I have already observed that we may begin to feed children when the teeth begin to appear. By this is not meant that we should do so while the system is under the irritation to which teething usually, or at least often, subjects it. But when this is over, and a few teeth have appeared, it is usually a proper time to commence our operations.
The first food given should be precisely of the kind which has been recommended for those children who are fed by the hand. The rules and restrictions by which we are to be guided, are the same, except in one point, which is, that in the case we are now considering, the child should be fed between nursing.
Let not parents be anxious about their healthy children under two years, who have a supply of good milk, either from the mother or from the cow. For those that are feeble, a physician may and ought to prescribe—not medicine, but appropriate food, drink, &c.

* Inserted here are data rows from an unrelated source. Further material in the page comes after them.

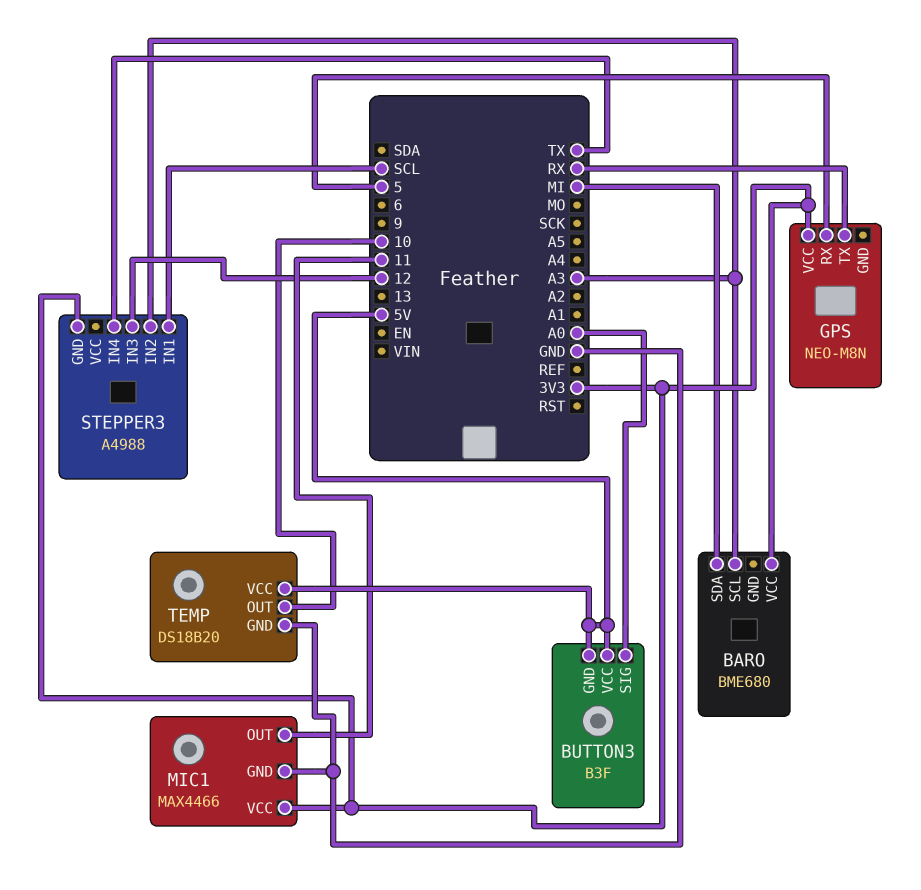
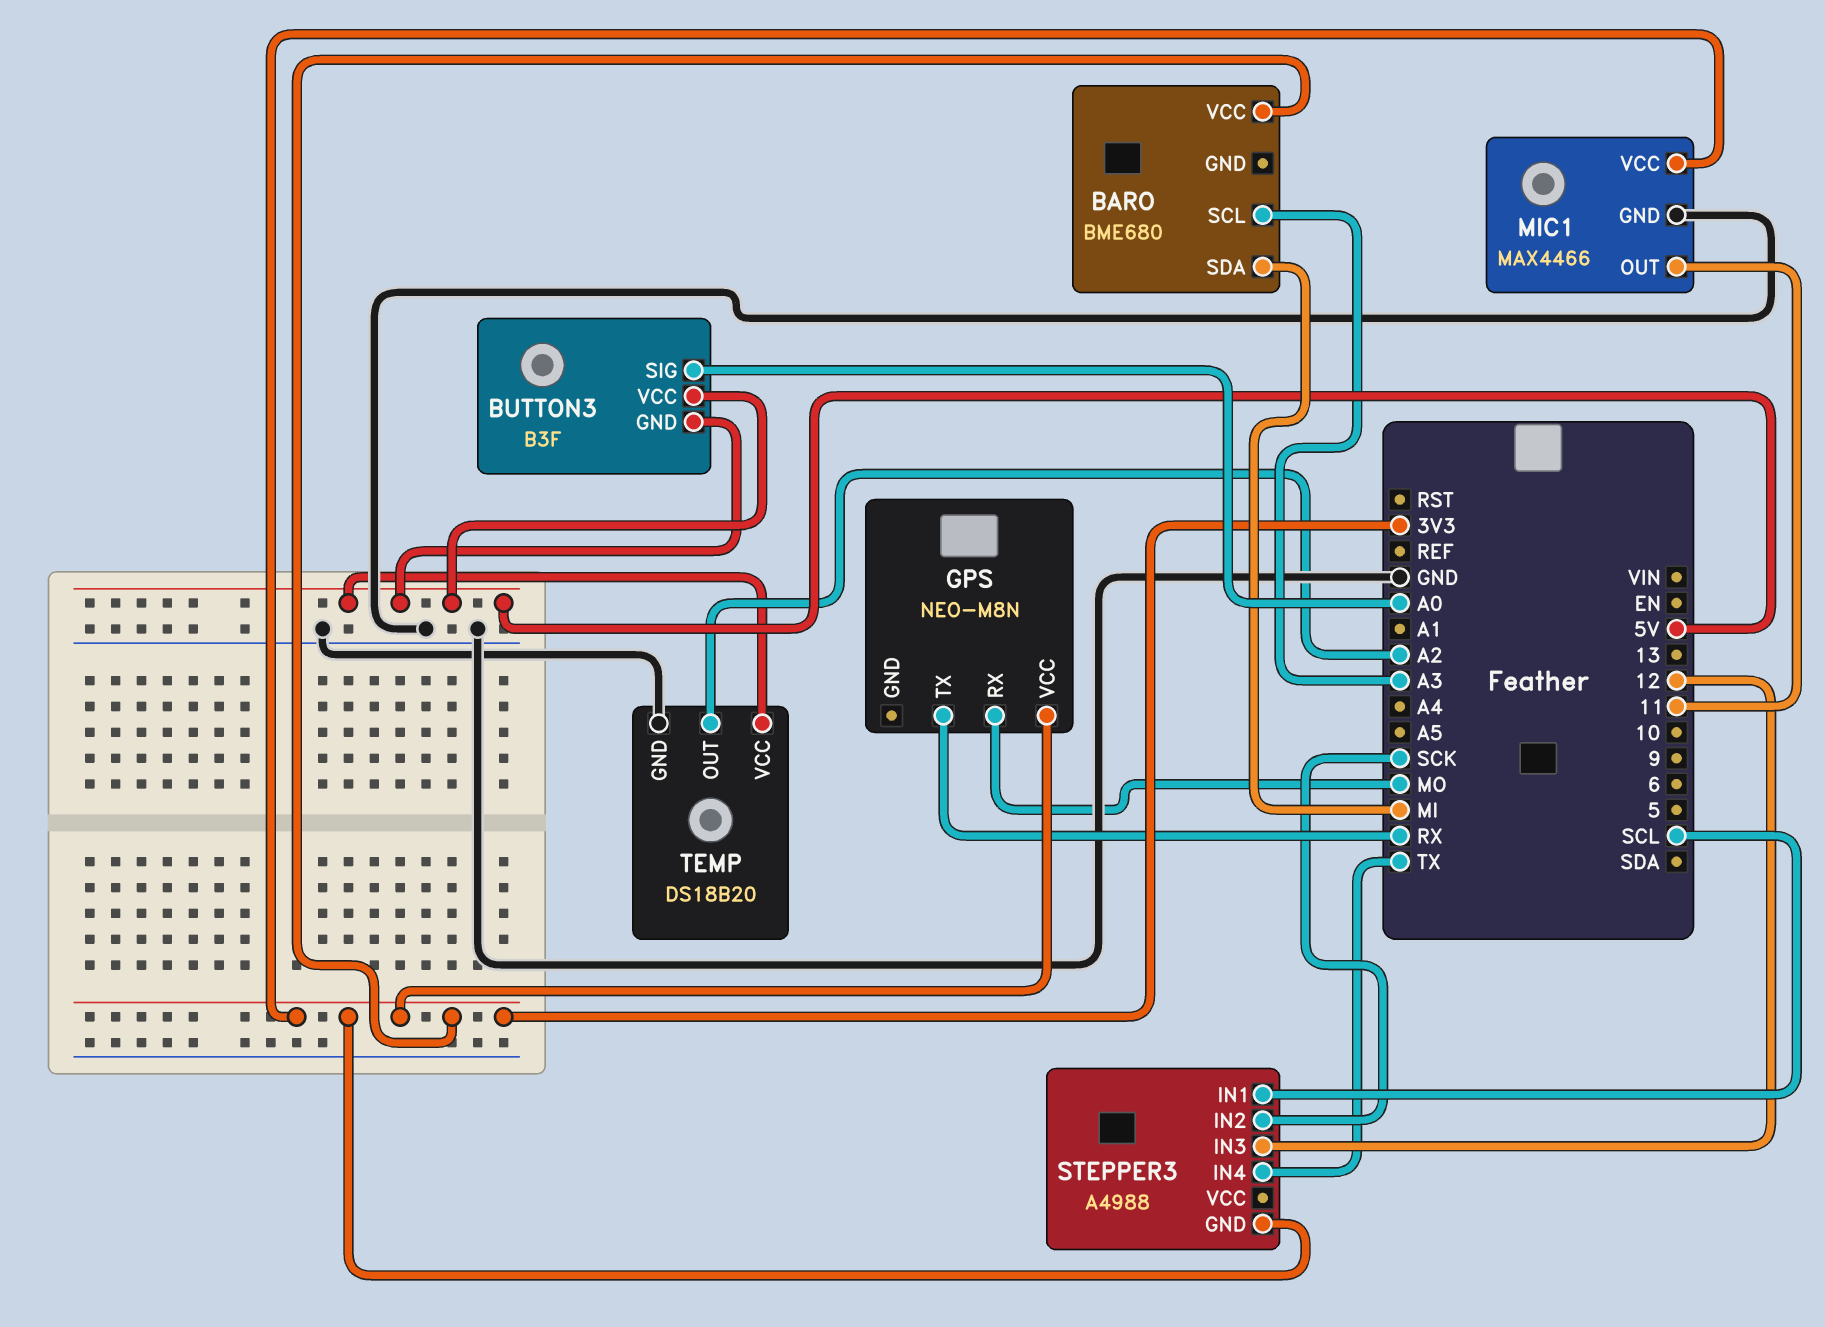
GPS pin RX: 5 -> MO
STEPPER3 pin IN2: A3 -> SCK
TEMP pin OUT: 10 -> A2

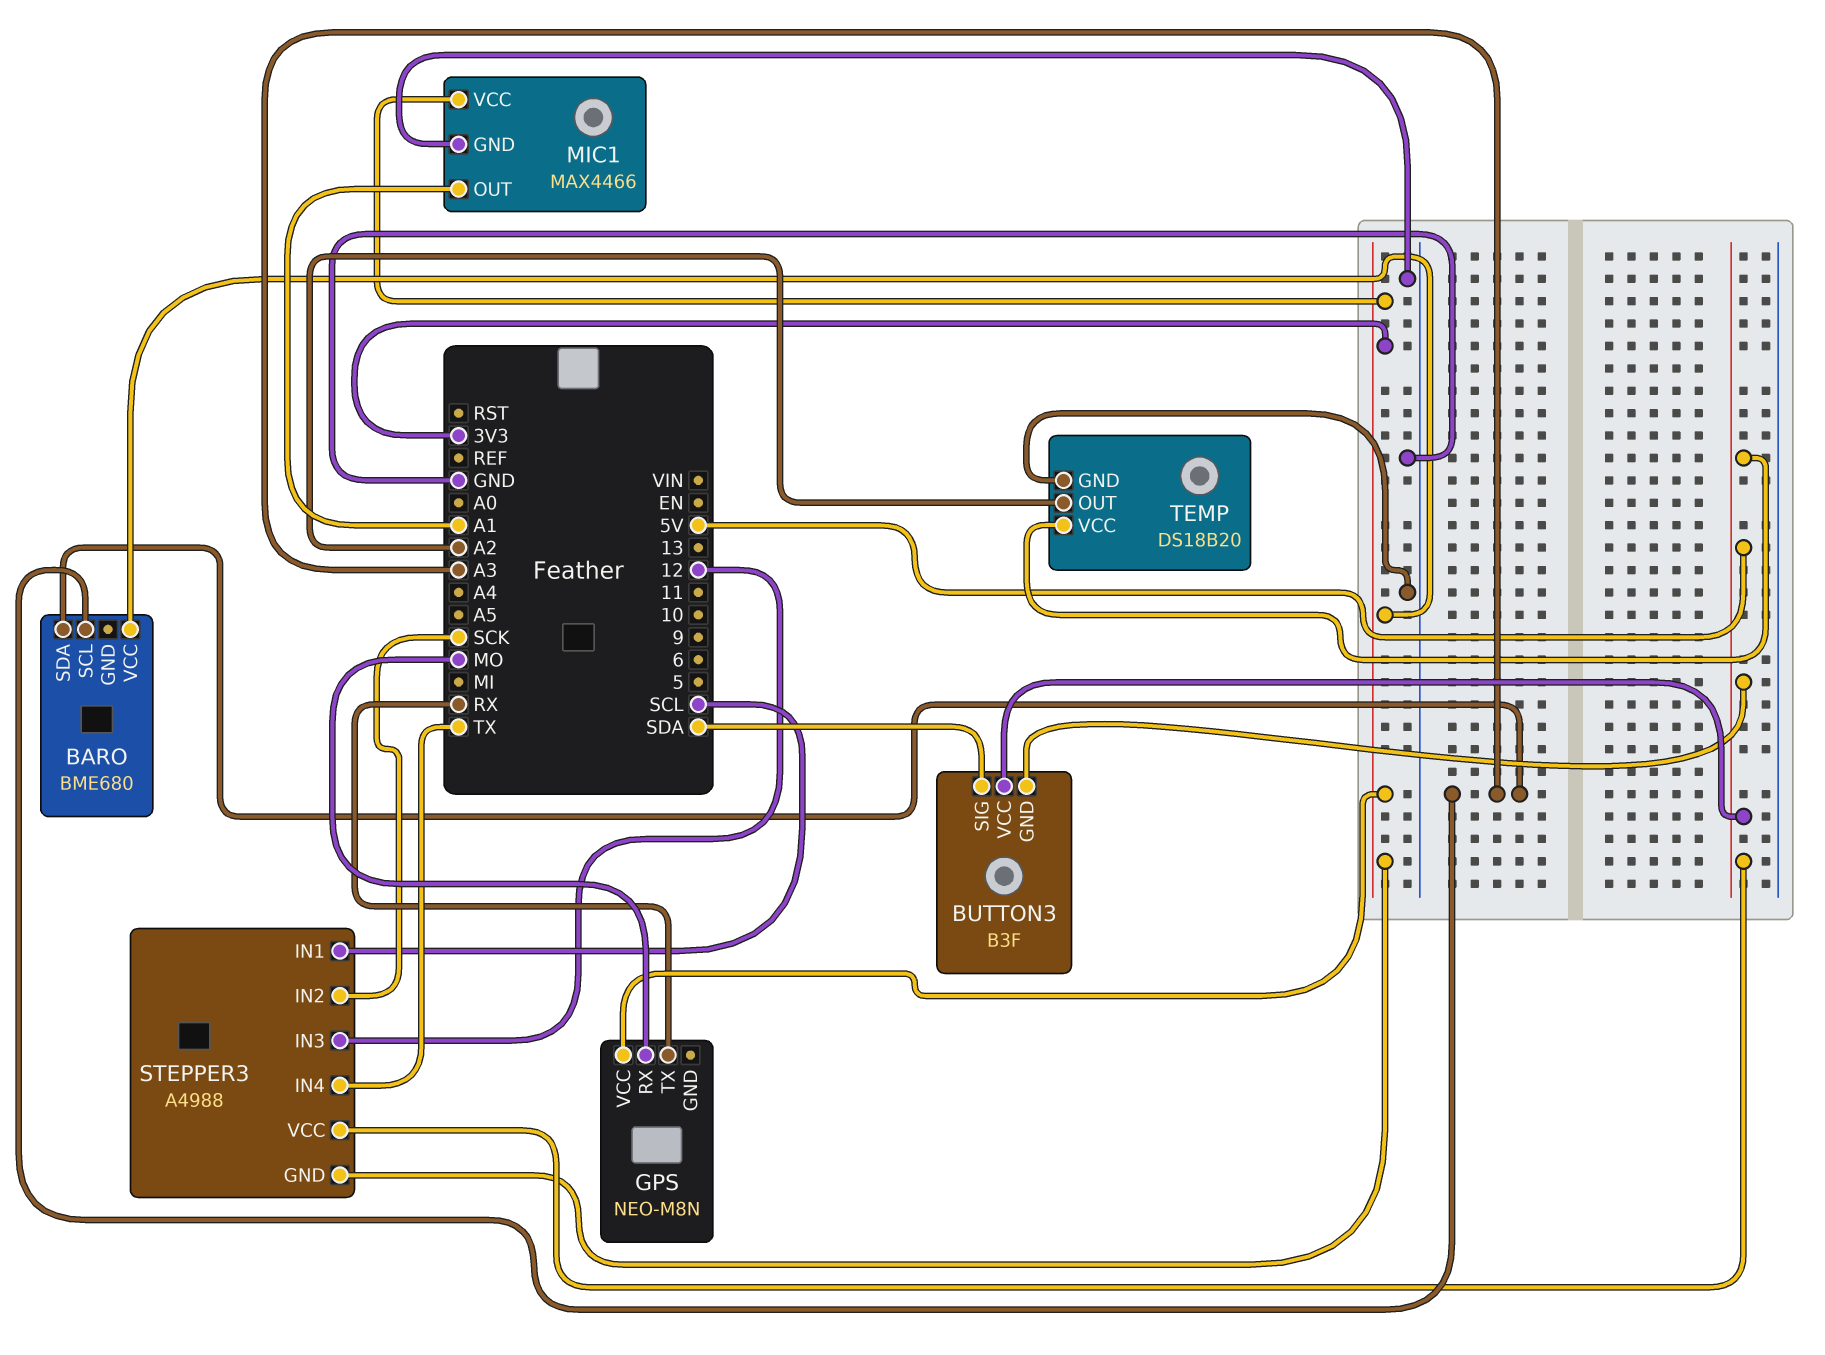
BARO pin SDA: MI -> A3
BUTTON3 pin SIG: A0 -> SDA
MIC1 pin OUT: 11 -> A1
STEPPER3 pin VCC: none -> 5V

When the grinding teeth have cut through, if we have any doubts in regard to the nutritive qualities of the food we are giving, we may improve it by adding, instead of the one third of pure water, a similar quantity of gum arabic water, barley water, or rice water. Some use a little weak animal broth; but this is unnecessary, and I think, on the whole, injurious, except for purposes strictly medicinal.
This course is so simple, and so far removed from that which is generally adopted, that few mothers will probably be willing to pursue it with perseverance, especially when the teeth appear very late. Those who are, however, will be richly rewarded, in the end, in the advantages; which will accrue to the child's health, and the vigor it will ensure to his constitution.